The German decision to further strengthen the division between mobile and less mobile divisions is of course debatable. However it was absolutely indispensable if any attack was to be tried at all. The shortage of motor vehicles combined with the extreme shortness of horses simply did not allow to make more than a limited part of the army mobile. In simple words, there were simply to few horses available to move all guns and all carriages.
The Germans lacked mainly in two areas. One was the often mentioned absence of tanks, which meant of course a critical combined arms weakness. For example tanks allowed the Allied articles to skip any preparation against enemy infantry and just concentrate on moving barrage and counterbattery. The Germans did not have that option.
[8a]And the mentioned lack of mobility meant that any offensive, even after succesfully breaking through enemy lines, would run out of steam before objectives in operational depth could be reached, and that there would be larger intervals between large scale attacks - moving Ludendorff's battering ram took time.

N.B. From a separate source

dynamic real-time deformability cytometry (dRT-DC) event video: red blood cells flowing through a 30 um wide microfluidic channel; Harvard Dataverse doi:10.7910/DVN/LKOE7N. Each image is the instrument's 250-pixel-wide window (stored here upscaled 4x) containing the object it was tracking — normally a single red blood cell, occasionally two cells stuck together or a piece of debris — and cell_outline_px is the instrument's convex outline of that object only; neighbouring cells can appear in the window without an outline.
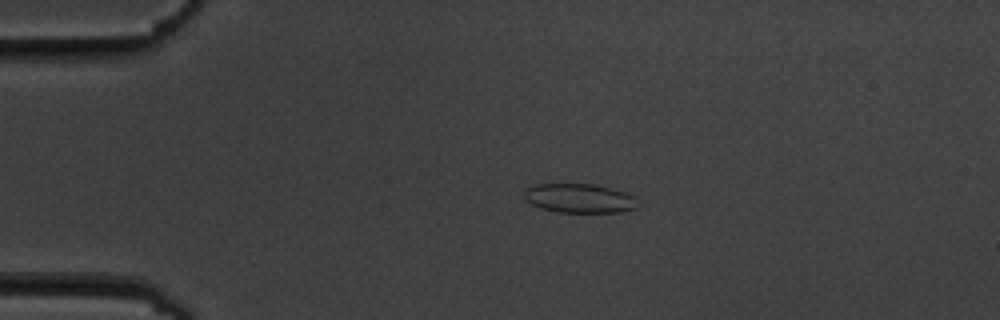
{"species": "common noctule bat (a hibernating species)", "species_latin": "Nyctalus noctula", "temperature_condition": "cold", "stored_images_in_passage": 8, "camera_frame_rate_fps": 3000, "um_per_image_px": 0.085, "animal": {"sex": "male", "body_mass_g": 19.5, "forearm_length_mm": 54.6}, "frame": {"image": 1, "passage_image": 3, "time_ms": 2.333, "image_size_px": [1000, 320], "cell_outline_px": [[640, 208], [620, 212], [556, 212], [540, 208], [524, 200], [524, 188], [532, 184], [596, 184], [612, 188], [624, 192], [632, 196]], "centroid_in_image_um": [49.21, 16.85], "position_along_channel_um": 35.8, "area_um2": 19.54}}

[9]BTW, the "strongest defense in the world" is just a myth - read what German commanders had to say about the "Siegfried" line in spring 1917, and again in 1918. Nevertheless, and despite the preparedness of part of the German forces to surrender more easily, the Allied advance was at snail's pace at high losses, [10]until the Germans decided to retreat to the Antwerp-Meuse line. Except an Austrian token force, they had no Allies to bolster them after defeats, like the French did with Gough's army, or later the Americans did with the French at the Marne.